▶ **Task details**: Below are some entries. Copy each line that holds the string "Description".
# # # #
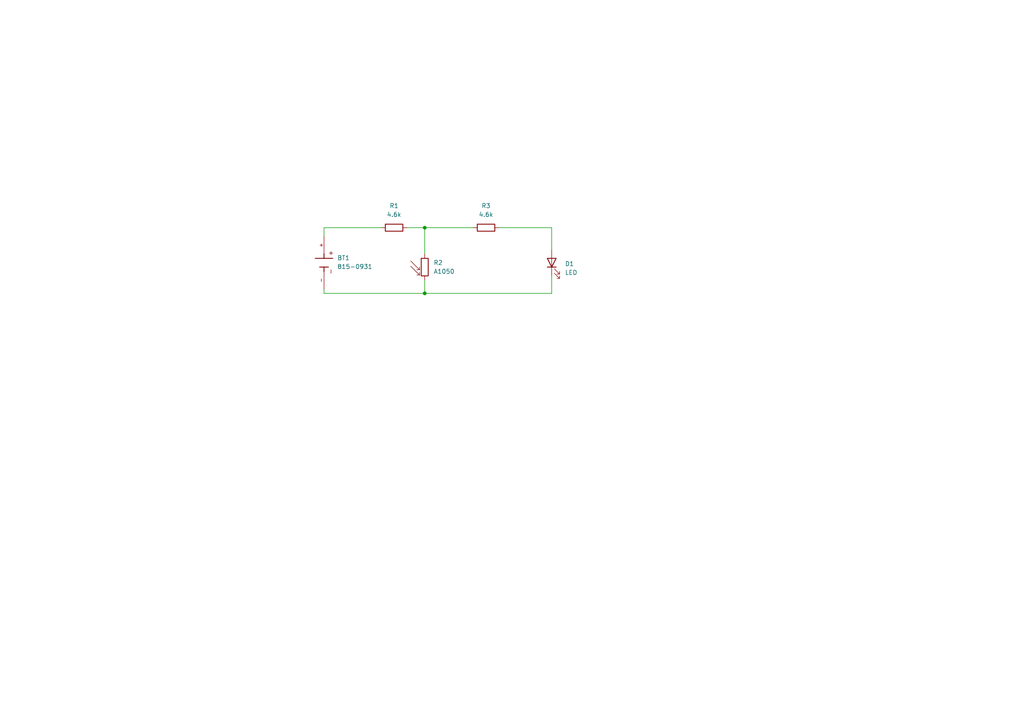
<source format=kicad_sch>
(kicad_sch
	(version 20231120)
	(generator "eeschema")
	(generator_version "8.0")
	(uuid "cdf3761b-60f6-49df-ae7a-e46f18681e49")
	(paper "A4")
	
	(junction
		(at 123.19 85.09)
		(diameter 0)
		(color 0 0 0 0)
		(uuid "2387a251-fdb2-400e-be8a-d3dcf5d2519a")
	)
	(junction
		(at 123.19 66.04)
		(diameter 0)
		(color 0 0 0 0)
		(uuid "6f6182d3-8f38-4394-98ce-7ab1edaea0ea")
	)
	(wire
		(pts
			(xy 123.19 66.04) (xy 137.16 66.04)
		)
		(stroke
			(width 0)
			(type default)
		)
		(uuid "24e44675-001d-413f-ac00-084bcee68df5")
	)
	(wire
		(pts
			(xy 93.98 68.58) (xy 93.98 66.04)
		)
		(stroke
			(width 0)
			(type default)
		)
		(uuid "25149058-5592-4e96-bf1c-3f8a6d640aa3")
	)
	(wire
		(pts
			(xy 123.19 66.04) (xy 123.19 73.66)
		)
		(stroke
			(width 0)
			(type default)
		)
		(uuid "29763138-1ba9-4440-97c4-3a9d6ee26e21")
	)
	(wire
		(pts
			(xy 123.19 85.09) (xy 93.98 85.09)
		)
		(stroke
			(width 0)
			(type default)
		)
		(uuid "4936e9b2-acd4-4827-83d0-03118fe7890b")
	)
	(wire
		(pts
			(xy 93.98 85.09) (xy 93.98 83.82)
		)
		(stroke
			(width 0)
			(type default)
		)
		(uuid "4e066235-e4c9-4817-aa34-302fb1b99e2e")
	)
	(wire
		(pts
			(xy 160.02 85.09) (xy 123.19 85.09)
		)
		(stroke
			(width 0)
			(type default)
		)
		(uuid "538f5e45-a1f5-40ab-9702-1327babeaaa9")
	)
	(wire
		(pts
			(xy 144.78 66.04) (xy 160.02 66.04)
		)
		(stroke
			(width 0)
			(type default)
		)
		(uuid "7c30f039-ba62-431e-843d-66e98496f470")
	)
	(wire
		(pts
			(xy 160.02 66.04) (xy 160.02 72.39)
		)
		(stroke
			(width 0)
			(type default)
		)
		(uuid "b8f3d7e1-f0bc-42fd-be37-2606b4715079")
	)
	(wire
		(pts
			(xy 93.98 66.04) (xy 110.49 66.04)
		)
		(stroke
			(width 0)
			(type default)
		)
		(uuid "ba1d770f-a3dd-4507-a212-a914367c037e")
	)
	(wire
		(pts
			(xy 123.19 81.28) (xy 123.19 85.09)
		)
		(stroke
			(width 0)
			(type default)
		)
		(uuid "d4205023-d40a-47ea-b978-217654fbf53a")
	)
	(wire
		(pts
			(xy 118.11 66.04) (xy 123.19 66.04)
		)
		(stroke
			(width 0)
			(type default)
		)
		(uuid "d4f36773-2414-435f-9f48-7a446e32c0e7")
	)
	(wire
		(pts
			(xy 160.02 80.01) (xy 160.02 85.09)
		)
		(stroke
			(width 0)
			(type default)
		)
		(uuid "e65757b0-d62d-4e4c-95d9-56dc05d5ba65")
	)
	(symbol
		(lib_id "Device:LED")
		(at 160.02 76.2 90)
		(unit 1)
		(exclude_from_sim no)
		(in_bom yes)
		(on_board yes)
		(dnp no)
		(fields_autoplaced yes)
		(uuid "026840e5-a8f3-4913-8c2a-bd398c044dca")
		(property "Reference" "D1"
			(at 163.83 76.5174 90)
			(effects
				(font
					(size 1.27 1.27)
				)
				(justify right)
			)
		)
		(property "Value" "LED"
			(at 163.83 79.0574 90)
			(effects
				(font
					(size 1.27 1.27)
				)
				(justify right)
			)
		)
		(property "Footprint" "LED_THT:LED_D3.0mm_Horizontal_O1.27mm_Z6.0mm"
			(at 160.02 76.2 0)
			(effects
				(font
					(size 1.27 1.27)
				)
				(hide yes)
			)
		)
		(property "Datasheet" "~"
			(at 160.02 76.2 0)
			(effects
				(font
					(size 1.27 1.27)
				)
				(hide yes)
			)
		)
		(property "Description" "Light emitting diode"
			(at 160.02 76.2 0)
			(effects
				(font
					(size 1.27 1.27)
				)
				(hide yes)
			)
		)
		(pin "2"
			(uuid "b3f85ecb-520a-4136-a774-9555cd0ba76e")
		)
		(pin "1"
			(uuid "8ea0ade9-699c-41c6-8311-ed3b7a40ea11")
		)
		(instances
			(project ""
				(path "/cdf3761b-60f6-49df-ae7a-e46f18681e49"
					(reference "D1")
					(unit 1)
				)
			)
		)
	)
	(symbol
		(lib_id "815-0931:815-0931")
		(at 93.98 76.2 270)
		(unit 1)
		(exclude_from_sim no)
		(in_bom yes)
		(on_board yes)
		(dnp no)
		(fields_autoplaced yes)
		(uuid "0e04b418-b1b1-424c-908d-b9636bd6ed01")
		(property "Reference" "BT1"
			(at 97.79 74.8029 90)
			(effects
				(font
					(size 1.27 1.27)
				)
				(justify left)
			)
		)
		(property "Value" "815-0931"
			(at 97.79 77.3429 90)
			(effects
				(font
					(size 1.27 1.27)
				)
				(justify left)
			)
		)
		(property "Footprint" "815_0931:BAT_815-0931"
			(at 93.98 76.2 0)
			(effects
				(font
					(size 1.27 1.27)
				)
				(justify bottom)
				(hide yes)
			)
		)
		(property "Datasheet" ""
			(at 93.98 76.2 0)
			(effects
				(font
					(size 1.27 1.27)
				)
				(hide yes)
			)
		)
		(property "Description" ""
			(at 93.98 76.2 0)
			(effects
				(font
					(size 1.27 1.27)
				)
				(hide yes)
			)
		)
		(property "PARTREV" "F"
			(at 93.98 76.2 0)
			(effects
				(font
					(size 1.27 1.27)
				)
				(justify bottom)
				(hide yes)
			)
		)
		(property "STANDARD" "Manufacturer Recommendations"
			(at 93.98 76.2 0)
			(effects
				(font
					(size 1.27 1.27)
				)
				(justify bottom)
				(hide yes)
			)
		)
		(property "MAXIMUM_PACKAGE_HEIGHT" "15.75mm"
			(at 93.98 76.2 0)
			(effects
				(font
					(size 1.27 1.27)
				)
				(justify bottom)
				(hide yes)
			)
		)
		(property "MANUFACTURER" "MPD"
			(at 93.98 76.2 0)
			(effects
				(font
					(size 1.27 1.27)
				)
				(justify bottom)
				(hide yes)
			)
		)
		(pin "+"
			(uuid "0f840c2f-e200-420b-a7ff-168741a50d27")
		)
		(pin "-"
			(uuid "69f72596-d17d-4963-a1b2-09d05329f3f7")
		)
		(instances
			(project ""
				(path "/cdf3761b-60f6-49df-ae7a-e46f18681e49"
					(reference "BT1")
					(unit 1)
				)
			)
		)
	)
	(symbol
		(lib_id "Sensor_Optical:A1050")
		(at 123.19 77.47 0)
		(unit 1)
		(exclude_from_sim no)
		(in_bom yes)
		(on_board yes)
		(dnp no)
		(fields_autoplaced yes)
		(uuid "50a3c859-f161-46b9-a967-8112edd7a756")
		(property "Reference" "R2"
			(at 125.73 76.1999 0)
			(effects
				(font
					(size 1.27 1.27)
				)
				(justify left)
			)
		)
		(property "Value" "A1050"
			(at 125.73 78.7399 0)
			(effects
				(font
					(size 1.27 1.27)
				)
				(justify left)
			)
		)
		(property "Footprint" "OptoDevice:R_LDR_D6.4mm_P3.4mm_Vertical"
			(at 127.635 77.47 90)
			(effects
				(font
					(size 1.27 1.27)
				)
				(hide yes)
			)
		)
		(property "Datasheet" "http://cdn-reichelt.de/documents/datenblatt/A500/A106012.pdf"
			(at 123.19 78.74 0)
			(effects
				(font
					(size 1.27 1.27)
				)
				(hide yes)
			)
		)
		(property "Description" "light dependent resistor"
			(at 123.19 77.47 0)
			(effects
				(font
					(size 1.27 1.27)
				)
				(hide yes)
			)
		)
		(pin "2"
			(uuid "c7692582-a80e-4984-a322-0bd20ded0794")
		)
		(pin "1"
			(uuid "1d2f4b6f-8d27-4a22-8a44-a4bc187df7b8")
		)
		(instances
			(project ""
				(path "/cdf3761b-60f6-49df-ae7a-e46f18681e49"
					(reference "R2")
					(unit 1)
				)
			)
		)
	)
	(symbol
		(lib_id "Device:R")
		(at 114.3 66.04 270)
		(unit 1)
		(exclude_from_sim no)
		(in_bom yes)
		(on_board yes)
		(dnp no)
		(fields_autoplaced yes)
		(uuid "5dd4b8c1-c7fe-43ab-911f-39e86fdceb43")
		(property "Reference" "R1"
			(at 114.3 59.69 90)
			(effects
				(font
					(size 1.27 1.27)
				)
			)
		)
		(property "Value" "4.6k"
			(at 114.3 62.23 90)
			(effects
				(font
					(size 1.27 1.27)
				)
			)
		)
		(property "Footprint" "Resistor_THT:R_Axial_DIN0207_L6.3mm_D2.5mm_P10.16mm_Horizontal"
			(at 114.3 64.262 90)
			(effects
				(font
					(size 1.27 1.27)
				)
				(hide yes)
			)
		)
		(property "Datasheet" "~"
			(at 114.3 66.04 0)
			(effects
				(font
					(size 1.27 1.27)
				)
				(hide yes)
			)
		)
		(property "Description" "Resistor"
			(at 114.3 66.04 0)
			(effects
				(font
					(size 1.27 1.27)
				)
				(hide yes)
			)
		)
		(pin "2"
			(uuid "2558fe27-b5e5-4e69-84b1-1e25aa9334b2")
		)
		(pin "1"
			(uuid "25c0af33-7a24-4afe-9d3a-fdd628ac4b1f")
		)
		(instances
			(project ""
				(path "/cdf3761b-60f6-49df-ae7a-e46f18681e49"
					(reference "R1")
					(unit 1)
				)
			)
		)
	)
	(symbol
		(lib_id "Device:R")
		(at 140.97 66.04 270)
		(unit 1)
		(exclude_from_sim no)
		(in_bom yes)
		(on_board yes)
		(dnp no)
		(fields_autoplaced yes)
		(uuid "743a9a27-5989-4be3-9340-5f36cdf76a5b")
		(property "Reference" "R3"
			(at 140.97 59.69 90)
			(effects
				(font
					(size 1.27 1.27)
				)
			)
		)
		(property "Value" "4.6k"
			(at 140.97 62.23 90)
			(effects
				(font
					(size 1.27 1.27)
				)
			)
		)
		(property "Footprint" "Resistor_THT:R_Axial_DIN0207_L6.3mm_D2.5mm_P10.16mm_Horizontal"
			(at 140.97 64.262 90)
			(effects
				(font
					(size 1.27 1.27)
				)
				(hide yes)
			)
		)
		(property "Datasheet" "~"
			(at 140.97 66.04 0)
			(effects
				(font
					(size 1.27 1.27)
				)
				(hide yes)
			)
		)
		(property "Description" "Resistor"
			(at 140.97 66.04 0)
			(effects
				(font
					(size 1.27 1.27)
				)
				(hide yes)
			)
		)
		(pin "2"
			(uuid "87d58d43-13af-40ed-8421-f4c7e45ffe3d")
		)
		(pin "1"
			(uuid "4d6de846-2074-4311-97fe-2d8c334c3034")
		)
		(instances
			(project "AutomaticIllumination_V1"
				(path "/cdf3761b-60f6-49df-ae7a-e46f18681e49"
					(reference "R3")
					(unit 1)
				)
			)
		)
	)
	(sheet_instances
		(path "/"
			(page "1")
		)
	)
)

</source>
# # # #
▶ **Exercise solution**:
		(property "Description" "Light emitting diode"
		(property "Description" ""
		(property "Description" "light dependent resistor"
		(property "Description" "Resistor"
		(property "Description" "Resistor"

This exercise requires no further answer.